Saved entries:

.....

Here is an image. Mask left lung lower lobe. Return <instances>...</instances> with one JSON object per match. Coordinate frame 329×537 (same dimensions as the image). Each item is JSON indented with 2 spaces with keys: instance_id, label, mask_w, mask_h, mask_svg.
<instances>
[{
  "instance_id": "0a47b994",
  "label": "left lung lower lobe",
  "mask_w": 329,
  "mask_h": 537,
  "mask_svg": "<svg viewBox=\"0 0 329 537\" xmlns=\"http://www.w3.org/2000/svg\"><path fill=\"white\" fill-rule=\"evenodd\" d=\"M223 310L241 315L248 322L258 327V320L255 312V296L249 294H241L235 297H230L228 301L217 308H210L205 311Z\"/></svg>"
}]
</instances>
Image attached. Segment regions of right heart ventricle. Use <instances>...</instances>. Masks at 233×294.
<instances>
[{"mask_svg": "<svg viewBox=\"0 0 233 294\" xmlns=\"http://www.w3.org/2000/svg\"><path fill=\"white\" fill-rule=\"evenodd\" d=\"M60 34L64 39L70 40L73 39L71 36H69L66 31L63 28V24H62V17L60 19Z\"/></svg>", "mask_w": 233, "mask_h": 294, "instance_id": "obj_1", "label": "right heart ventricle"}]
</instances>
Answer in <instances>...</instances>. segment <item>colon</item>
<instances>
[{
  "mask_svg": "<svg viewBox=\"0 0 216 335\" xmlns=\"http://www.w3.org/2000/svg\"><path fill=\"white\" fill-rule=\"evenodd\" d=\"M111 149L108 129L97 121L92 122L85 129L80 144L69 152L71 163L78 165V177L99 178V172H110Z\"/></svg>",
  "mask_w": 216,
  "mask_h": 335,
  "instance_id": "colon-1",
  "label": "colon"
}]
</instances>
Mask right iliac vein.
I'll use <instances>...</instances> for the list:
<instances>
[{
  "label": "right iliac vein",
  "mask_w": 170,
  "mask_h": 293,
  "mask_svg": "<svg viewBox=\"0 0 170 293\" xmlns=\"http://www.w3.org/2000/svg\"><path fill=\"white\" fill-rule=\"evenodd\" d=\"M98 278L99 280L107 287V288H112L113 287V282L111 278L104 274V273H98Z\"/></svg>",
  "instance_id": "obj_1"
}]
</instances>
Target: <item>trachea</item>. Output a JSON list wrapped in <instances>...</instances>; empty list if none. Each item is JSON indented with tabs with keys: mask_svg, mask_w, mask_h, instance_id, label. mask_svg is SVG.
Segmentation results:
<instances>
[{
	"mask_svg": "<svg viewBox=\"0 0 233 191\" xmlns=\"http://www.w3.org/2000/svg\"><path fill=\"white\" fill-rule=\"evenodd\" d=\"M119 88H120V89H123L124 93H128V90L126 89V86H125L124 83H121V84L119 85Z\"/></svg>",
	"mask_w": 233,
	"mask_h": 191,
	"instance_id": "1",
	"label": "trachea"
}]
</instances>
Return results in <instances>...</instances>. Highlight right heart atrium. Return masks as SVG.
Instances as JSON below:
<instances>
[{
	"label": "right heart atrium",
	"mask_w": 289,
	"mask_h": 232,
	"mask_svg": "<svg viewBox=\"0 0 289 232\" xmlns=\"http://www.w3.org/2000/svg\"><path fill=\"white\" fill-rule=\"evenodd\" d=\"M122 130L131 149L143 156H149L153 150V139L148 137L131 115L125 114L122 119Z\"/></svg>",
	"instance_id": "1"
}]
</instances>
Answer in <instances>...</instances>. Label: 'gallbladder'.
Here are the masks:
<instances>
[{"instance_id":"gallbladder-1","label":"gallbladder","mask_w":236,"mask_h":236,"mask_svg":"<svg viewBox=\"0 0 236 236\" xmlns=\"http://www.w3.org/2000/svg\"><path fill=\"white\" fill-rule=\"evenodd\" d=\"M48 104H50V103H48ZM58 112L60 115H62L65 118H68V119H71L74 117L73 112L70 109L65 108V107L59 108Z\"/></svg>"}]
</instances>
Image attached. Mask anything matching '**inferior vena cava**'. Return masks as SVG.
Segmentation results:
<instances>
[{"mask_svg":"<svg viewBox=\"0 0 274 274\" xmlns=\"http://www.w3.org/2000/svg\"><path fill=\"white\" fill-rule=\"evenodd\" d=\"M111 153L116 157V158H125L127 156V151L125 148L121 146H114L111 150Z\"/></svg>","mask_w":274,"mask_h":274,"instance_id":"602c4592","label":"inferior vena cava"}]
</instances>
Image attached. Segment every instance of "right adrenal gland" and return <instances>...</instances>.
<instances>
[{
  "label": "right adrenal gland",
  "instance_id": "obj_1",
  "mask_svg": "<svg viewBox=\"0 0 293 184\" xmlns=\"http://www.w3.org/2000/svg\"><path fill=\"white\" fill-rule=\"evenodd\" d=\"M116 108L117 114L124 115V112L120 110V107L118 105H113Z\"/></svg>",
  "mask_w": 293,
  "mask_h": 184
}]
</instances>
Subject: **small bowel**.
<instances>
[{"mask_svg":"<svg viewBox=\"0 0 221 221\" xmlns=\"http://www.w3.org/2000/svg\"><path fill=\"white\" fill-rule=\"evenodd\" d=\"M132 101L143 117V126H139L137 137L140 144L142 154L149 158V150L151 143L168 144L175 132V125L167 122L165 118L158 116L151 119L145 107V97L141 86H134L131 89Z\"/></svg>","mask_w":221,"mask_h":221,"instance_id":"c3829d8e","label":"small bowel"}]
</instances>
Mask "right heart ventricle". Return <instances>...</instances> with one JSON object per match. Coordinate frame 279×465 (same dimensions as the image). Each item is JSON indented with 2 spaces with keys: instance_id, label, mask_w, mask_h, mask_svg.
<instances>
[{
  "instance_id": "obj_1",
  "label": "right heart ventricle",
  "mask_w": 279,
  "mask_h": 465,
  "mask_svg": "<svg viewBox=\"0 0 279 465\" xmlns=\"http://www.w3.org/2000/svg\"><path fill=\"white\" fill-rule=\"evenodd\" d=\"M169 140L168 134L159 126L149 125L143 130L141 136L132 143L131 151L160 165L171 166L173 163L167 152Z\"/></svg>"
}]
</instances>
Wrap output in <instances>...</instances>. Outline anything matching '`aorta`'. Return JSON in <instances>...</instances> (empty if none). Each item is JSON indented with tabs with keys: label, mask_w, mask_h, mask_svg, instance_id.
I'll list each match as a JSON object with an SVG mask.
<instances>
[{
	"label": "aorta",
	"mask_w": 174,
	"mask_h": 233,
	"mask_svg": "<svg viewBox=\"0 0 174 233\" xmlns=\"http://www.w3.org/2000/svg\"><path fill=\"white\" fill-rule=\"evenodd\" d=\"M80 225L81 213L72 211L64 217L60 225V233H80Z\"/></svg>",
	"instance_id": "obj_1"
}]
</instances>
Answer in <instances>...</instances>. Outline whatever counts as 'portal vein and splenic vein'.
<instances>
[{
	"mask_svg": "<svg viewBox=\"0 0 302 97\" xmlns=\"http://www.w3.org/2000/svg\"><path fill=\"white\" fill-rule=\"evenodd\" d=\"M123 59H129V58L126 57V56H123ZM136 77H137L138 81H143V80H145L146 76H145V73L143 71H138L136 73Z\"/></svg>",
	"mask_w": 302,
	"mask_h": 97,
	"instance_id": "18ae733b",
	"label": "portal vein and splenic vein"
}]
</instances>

.....

## TASK OBJECTIVE
Copy every one of the entries above word for word, keeping their order and formatting unchanged.

## FINISHED TASK
Here is an image. Mask left lung lower lobe. Return <instances>...</instances> with one JSON object per match. Coordinate frame 329×537 (same dimensions as the image). Each item is JSON indented with 2 spaces with keys: instance_id, label, mask_w, mask_h, mask_svg.
<instances>
[{
  "instance_id": "0a47b994",
  "label": "left lung lower lobe",
  "mask_w": 329,
  "mask_h": 537,
  "mask_svg": "<svg viewBox=\"0 0 329 537\" xmlns=\"http://www.w3.org/2000/svg\"><path fill=\"white\" fill-rule=\"evenodd\" d=\"M223 310L241 315L248 322L258 327V320L255 312V296L249 294H241L235 297H230L228 301L217 308H210L205 311Z\"/></svg>"
}]
</instances>
Image attached. Segment regions of right heart ventricle. Use <instances>...</instances>. Masks at 233×294.
<instances>
[{"mask_svg": "<svg viewBox=\"0 0 233 294\" xmlns=\"http://www.w3.org/2000/svg\"><path fill=\"white\" fill-rule=\"evenodd\" d=\"M60 34L64 39L70 40L73 39L71 36H69L66 31L63 28V24H62V17L60 19Z\"/></svg>", "mask_w": 233, "mask_h": 294, "instance_id": "obj_1", "label": "right heart ventricle"}]
</instances>
Answer in <instances>...</instances>. segment <item>colon</item>
<instances>
[{
  "mask_svg": "<svg viewBox=\"0 0 216 335\" xmlns=\"http://www.w3.org/2000/svg\"><path fill=\"white\" fill-rule=\"evenodd\" d=\"M111 149L108 129L97 121L92 122L85 129L80 144L69 152L71 163L78 165V177L99 178V172H110Z\"/></svg>",
  "mask_w": 216,
  "mask_h": 335,
  "instance_id": "colon-1",
  "label": "colon"
}]
</instances>
Mask right iliac vein.
I'll use <instances>...</instances> for the list:
<instances>
[{
  "label": "right iliac vein",
  "mask_w": 170,
  "mask_h": 293,
  "mask_svg": "<svg viewBox=\"0 0 170 293\" xmlns=\"http://www.w3.org/2000/svg\"><path fill=\"white\" fill-rule=\"evenodd\" d=\"M98 278L99 280L107 287V288H112L113 287V282L111 278L104 274V273H98Z\"/></svg>",
  "instance_id": "obj_1"
}]
</instances>
Target: <item>trachea</item>. Output a JSON list wrapped in <instances>...</instances>; empty list if none. Each item is JSON indented with tabs with keys: mask_svg, mask_w, mask_h, instance_id, label. mask_svg is SVG.
Segmentation results:
<instances>
[{
	"mask_svg": "<svg viewBox=\"0 0 233 191\" xmlns=\"http://www.w3.org/2000/svg\"><path fill=\"white\" fill-rule=\"evenodd\" d=\"M119 88H120V89H123L124 93H128V90L126 89V86H125L124 83H121V84L119 85Z\"/></svg>",
	"mask_w": 233,
	"mask_h": 191,
	"instance_id": "1",
	"label": "trachea"
}]
</instances>
Return results in <instances>...</instances>. Highlight right heart atrium. Return masks as SVG.
Instances as JSON below:
<instances>
[{
	"label": "right heart atrium",
	"mask_w": 289,
	"mask_h": 232,
	"mask_svg": "<svg viewBox=\"0 0 289 232\" xmlns=\"http://www.w3.org/2000/svg\"><path fill=\"white\" fill-rule=\"evenodd\" d=\"M122 130L131 149L143 156H149L153 150V139L148 137L131 115L125 114L122 119Z\"/></svg>",
	"instance_id": "1"
}]
</instances>
Answer in <instances>...</instances>. Label: 'gallbladder'.
Here are the masks:
<instances>
[{"instance_id":"gallbladder-1","label":"gallbladder","mask_w":236,"mask_h":236,"mask_svg":"<svg viewBox=\"0 0 236 236\" xmlns=\"http://www.w3.org/2000/svg\"><path fill=\"white\" fill-rule=\"evenodd\" d=\"M48 104H50V103H48ZM58 112L60 115H62L65 118H68V119H71L74 117L73 112L70 109L65 108V107L59 108Z\"/></svg>"}]
</instances>
Image attached. Mask anything matching '**inferior vena cava**'. Return masks as SVG.
Segmentation results:
<instances>
[{"mask_svg":"<svg viewBox=\"0 0 274 274\" xmlns=\"http://www.w3.org/2000/svg\"><path fill=\"white\" fill-rule=\"evenodd\" d=\"M111 153L116 157V158H125L127 156V151L125 148L121 146H114L111 150Z\"/></svg>","mask_w":274,"mask_h":274,"instance_id":"602c4592","label":"inferior vena cava"}]
</instances>
Image attached. Segment every instance of "right adrenal gland" and return <instances>...</instances>.
<instances>
[{
  "label": "right adrenal gland",
  "instance_id": "obj_1",
  "mask_svg": "<svg viewBox=\"0 0 293 184\" xmlns=\"http://www.w3.org/2000/svg\"><path fill=\"white\" fill-rule=\"evenodd\" d=\"M116 108L117 114L124 115V112L120 110V107L118 105H113Z\"/></svg>",
  "mask_w": 293,
  "mask_h": 184
}]
</instances>
Subject: **small bowel**.
<instances>
[{"mask_svg":"<svg viewBox=\"0 0 221 221\" xmlns=\"http://www.w3.org/2000/svg\"><path fill=\"white\" fill-rule=\"evenodd\" d=\"M132 101L143 117V126H139L137 137L140 144L142 154L149 158V150L151 143L168 144L175 132V125L167 122L165 118L158 116L151 119L145 107V97L141 86H134L131 89Z\"/></svg>","mask_w":221,"mask_h":221,"instance_id":"c3829d8e","label":"small bowel"}]
</instances>
Mask "right heart ventricle". Return <instances>...</instances> with one JSON object per match. Coordinate frame 279×465 (same dimensions as the image). Each item is JSON indented with 2 spaces with keys: instance_id, label, mask_w, mask_h, mask_svg.
<instances>
[{
  "instance_id": "obj_1",
  "label": "right heart ventricle",
  "mask_w": 279,
  "mask_h": 465,
  "mask_svg": "<svg viewBox=\"0 0 279 465\" xmlns=\"http://www.w3.org/2000/svg\"><path fill=\"white\" fill-rule=\"evenodd\" d=\"M169 140L168 134L159 126L149 125L143 130L141 136L132 143L131 151L160 165L171 166L173 163L167 152Z\"/></svg>"
}]
</instances>
Wrap output in <instances>...</instances>. Outline anything matching '`aorta`'. Return JSON in <instances>...</instances> (empty if none). Each item is JSON indented with tabs with keys: label, mask_w, mask_h, mask_svg, instance_id.
I'll list each match as a JSON object with an SVG mask.
<instances>
[{
	"label": "aorta",
	"mask_w": 174,
	"mask_h": 233,
	"mask_svg": "<svg viewBox=\"0 0 174 233\" xmlns=\"http://www.w3.org/2000/svg\"><path fill=\"white\" fill-rule=\"evenodd\" d=\"M80 225L81 213L72 211L64 217L60 225V233H80Z\"/></svg>",
	"instance_id": "obj_1"
}]
</instances>
Answer in <instances>...</instances>. Outline whatever counts as 'portal vein and splenic vein'.
<instances>
[{
	"mask_svg": "<svg viewBox=\"0 0 302 97\" xmlns=\"http://www.w3.org/2000/svg\"><path fill=\"white\" fill-rule=\"evenodd\" d=\"M123 59H129V58L126 57V56H123ZM136 77H137L138 81H143V80H145L146 76H145V73L143 71H138L136 73Z\"/></svg>",
	"mask_w": 302,
	"mask_h": 97,
	"instance_id": "18ae733b",
	"label": "portal vein and splenic vein"
}]
</instances>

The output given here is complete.